La Grecia e l’infausto rigorismo Merkel-germanico

In Grecia si sta giocando una partita importante, per i sui cittadini ma anche per il futuro dell’Europa. Di conseguenza per tutti noi.  Perché se fino ad oggi, magari sorvolando su alcune questioni di stile e di redazione di qualche bilancio (ma bisognerebbe anche parlare delle omissioni di chi era chiamato a controllare e lo ha fatto male), ha prevalso comunque la scelta  di INCLUDERE, cioè di portare dentro, da qui in avanti potrebbe iniziare la fase delle ESPULSIONI  o  dei respingimenti, che rappresenterebbe una radicale inversione di marcia e la negazione del commino compiuto dall’Europa nell’ultimo mezzo secolo, buttando alle ortiche la stessa idea di Europa immaginata i padri fondatori (Spinelli, Schuman, De Gasperi, Monnet, ecc.).

Se capitasse, sarebbe un precedente, una eventuale esclusione magari mascherata da auto-ritiro, gravissimo perché rappresenterebbe una minaccia, che oggi può colpire la Grecia, ma domani, chissà, potrebbe toccare ad altri, a cominciare dai Paesi del Mediterraneo sotto tiro come il Portogallo, la Spagna e l’Italia.

Non si discute qui della necessità che i bilanci pubblici, come quelli privati, siano in ordine e che i debiti vadano pagati, ma che questo possa avvenire da un anno all’altro e soprattutto che questo sia l’unico criterio per decidere, in pochi mesi,  il destino di una nazione e di riflesso dell’intera costruzione europea.
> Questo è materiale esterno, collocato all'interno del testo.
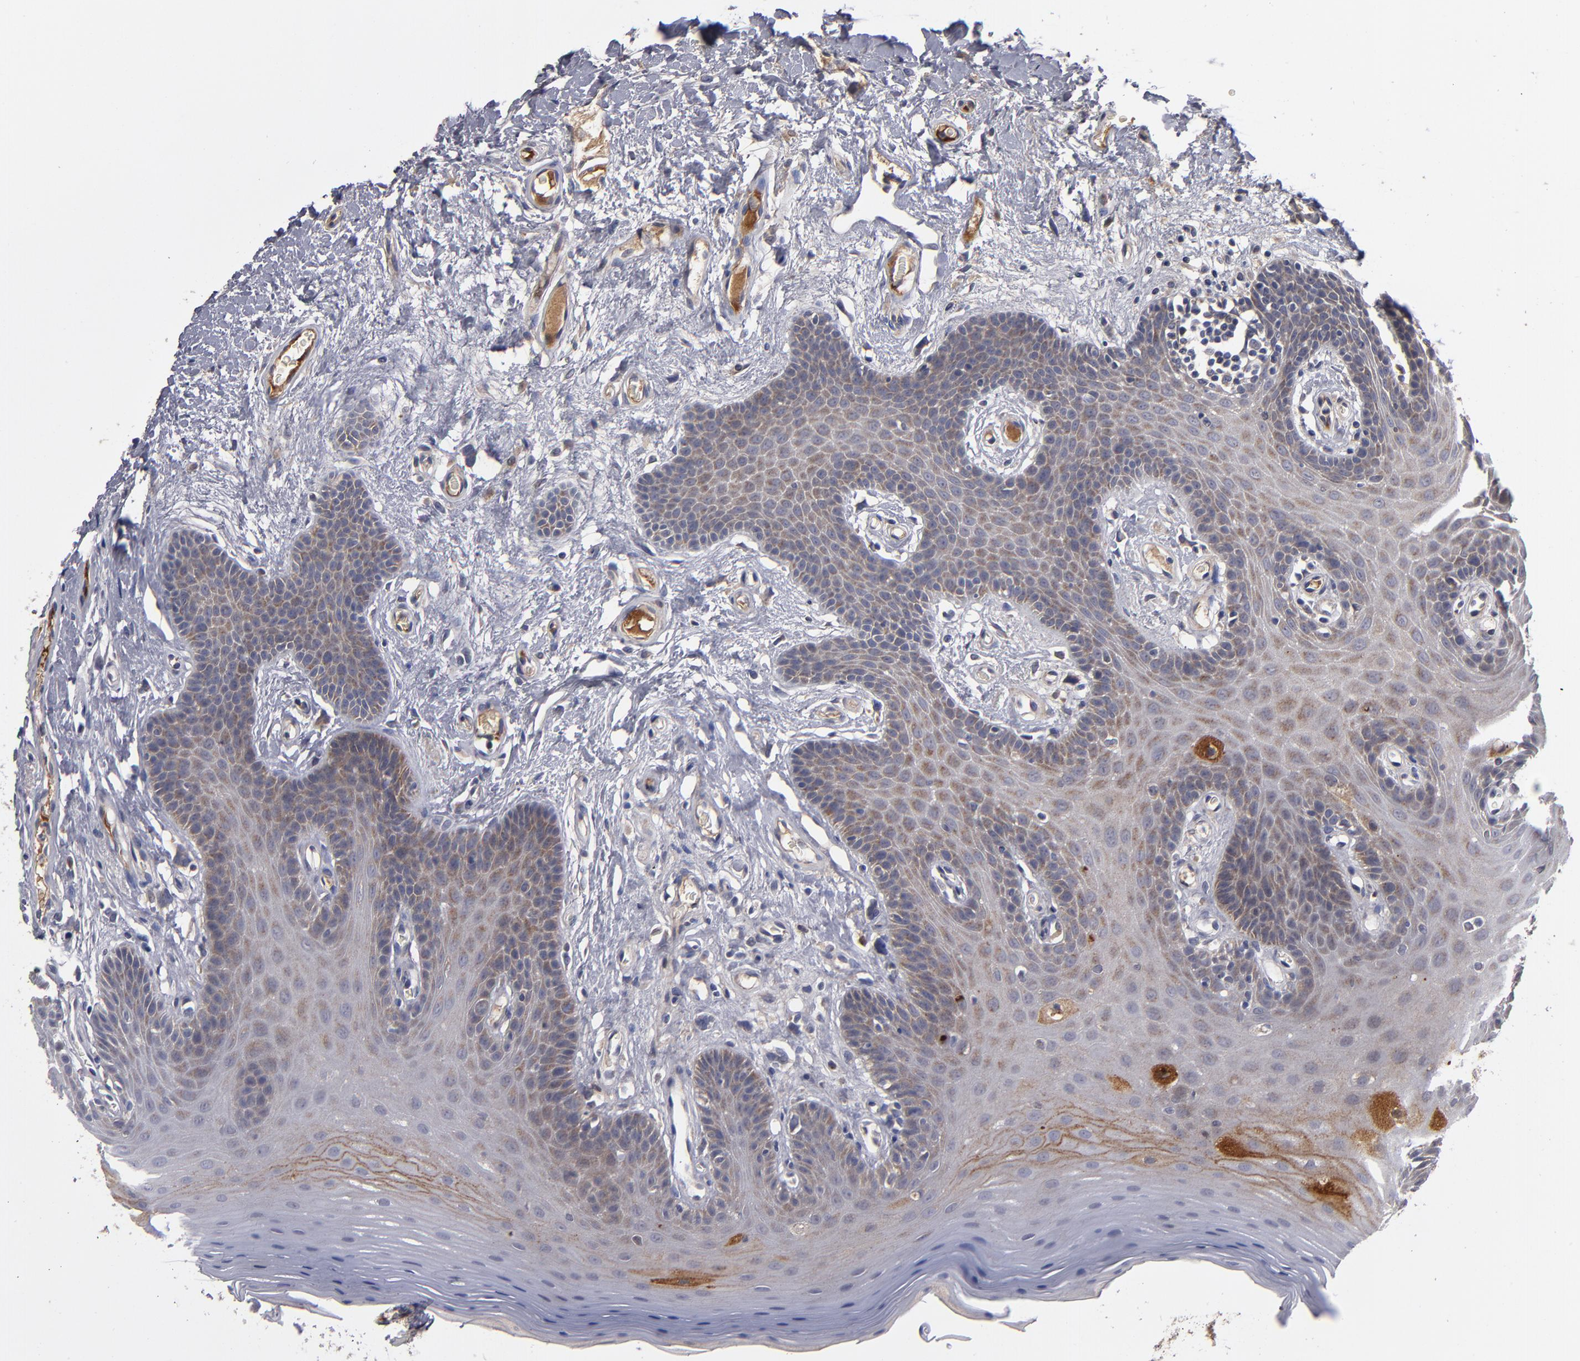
{"staining": {"intensity": "strong", "quantity": "<25%", "location": "cytoplasmic/membranous"}, "tissue": "oral mucosa", "cell_type": "Squamous epithelial cells", "image_type": "normal", "snomed": [{"axis": "morphology", "description": "Normal tissue, NOS"}, {"axis": "morphology", "description": "Squamous cell carcinoma, NOS"}, {"axis": "topography", "description": "Skeletal muscle"}, {"axis": "topography", "description": "Oral tissue"}, {"axis": "topography", "description": "Head-Neck"}], "caption": "Immunohistochemical staining of benign oral mucosa demonstrates strong cytoplasmic/membranous protein positivity in approximately <25% of squamous epithelial cells.", "gene": "EXD2", "patient": {"sex": "male", "age": 71}}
Chi pensa questo e non tiene conto del valore, in un mondo globalizzato dove l’Europa rappresenta appena il 7% della popolazione mondiale,  dell’unione di popoli, culture ed economia  diverse, che sono  la vera fonte di ricchezza di un continente, ha la mente  offuscata  da un rigorismo ideologico e senza prospettive (per intenderci, il Giappone ha un debito del 200% del Pil, ma nessuno ne ha chiesto il commissariamento).

Che poi i sorvegliati speciali siano i Paesi del Mediterraneo, quasi che a Nord fosse tutto in ordine e le loro economie  potessero crescere e prosperare senza i mercati del Sud Europa, è una ulteriore dimostrazione di scarso realismo. Lo provano i 1.300 miliardi di euro del saldo commerciale  (differenza tra merci esportate e importate) accumulato dalla Germania, dal 2002 al 2011, con i 26 paesi dell’Unione Europea (UE), di cui 263 miliardi con la Francia, 178 miliardi con la Spagna, 158 miliardi con l’Italia e perfino 45 miliardi di euro con la Grecia, che è poco meno di quanto la UE ha messo a disposizione di questo paese (53 miliardi) per cercare di dargli una mano (Affari&Finanza di Repubblica del 18 giugno 2012).
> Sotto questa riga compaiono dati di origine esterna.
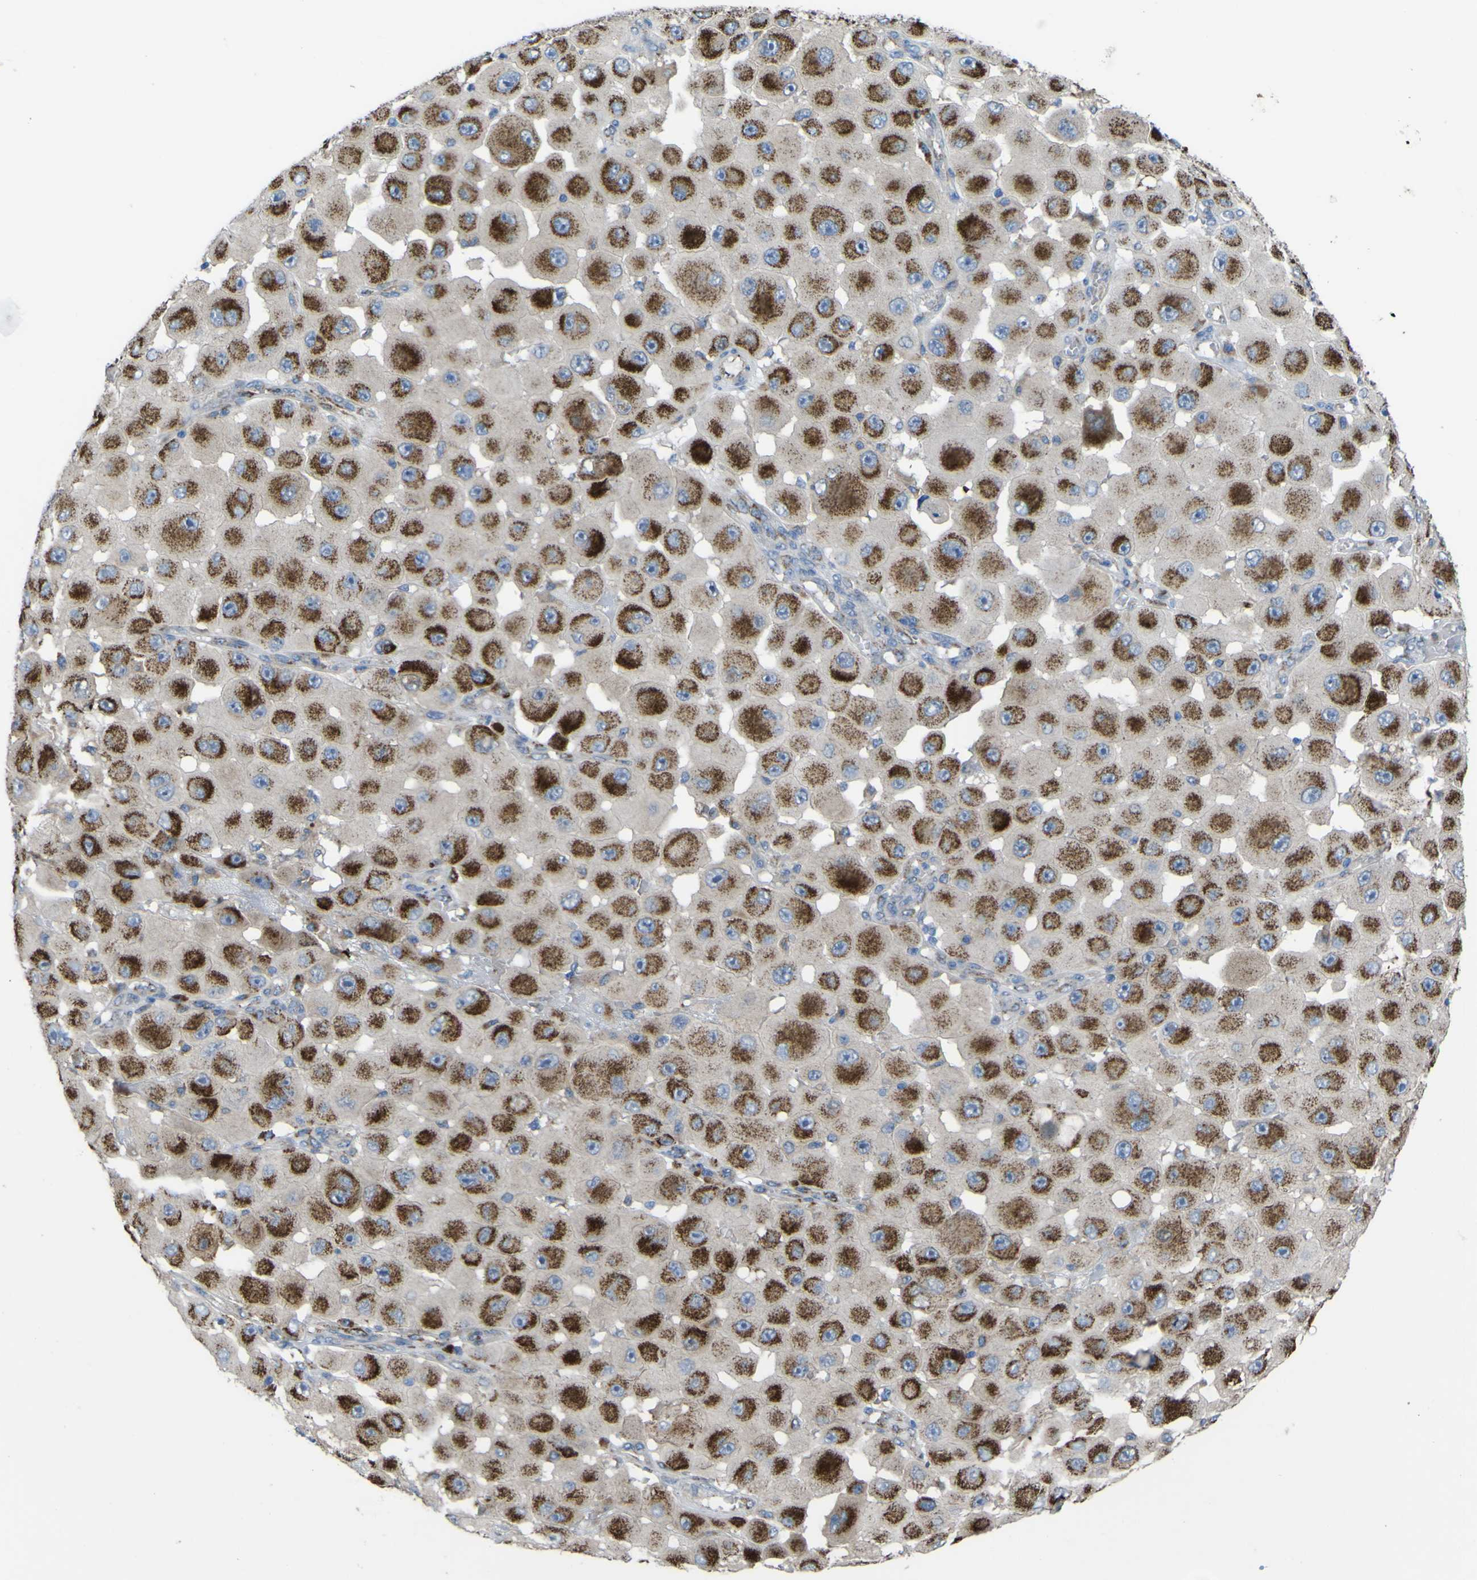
{"staining": {"intensity": "strong", "quantity": ">75%", "location": "cytoplasmic/membranous"}, "tissue": "melanoma", "cell_type": "Tumor cells", "image_type": "cancer", "snomed": [{"axis": "morphology", "description": "Malignant melanoma, NOS"}, {"axis": "topography", "description": "Skin"}], "caption": "Malignant melanoma stained with IHC demonstrates strong cytoplasmic/membranous expression in approximately >75% of tumor cells.", "gene": "CST3", "patient": {"sex": "female", "age": 81}}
La Germania, contrariamente a quanto vuole far credere, non brilla nemmeno in aiuti perché i suoi 114 miliardi di euro, che per metà sono garanzie e non fondi contanti, sono solo il 4,4% del suo pil, quando Malta mette a disposizione il 6,5%, la Slovenia il 5,2%, l’Italia il 4,8% e la Spagna il 4,7%.

Quando poi scopriamo che la tensione sui mercati finanziari sarebbe causata da un paese come la Grecia che ha un Pil pari al 2,1% di quello dell’eurozona (formata dai 17 Paesi che hanno adottato l’euro) e con un debito di circa 300 miliardi di euro (quello dell’Italia sfiora i 2 mila miliardi di euro e quello della Germania lo supera) che rappresenta appena il 4% del debito complessivo della stessa eurozona, c’è da chiedersi se chi dirige le sorti dell’Europa,  a cominciare dal Governo tedesco,  siano veramente all’altezza della situazione.

Per avere una idea delle proporzioni basta sapere che il Pil della Germania vale il 28,4% dell’eurozona, quello della Francia, secondo paese, il 21 % e l’Italia, terza, il 16,6%.

Quasi identica la ripartizione del debito pubblico dell’eurozona: la Germania ne detiene il 26 %, l’Italia il  23, la Francia il 21 e la Spagna il 9%.

Come si vede la Grecia, all’interno dell’eurozona,  ha percentuali di Pil e di debito relativamente modesti, che non dovrebbe essere un problema gestire con ordine e ragionevolezza, senza affamare e umiliare i suoi cittadini con condizioni capestro.  Al contrario viene additata come la causa prima della crisi dell’euro e costretta, per redimersi,  ad una sorta di rito espiatorio a base di misure lacrime e sangue.  Una punizione (che ha più un sapore religioso che logico) che invece di aiutare l’economia a risollevarsi, che poi è  la condizione prima per ripagare i debiti, sta spingendo la Grecia in una recessione senza fine, con la disoccupazione già salita al 22%.   Se qualche paese dell’eurozona, e le banche che hanno prestato denaro,  sperano, in questo modo, di riaverli indietro forse stanno facendo male i loro calcoli.  Come esempio sul da farsi qualcuno cita il caso dei Paesi baltici, come la Latvia, che dopo dure misure di austerità, fatte di tagli ai salari, flessibilizzazione (precarizzazione) del lavoro, tasso di disoccupazione salito al 20%  e perdita di un quinto del Pil in due anni,  è tornata a crescere a ritmi sostenuti.  A parte che stiamo parlando di un piccolo paese di 2 milioni di abitanti,  il problema è quanto tempo ci vorrà per recuperare il terreno perso e tornare, semplicemente, alla posizione di partenza. Forse si potevano percorrere, come tanti suggeriscono,  strade diverse senza dover imporre ai propri cittadini sacrifici esasperati. Perché in fondo, non dimentichiamolo, è l’economia che deve servire le persone, non il contrario.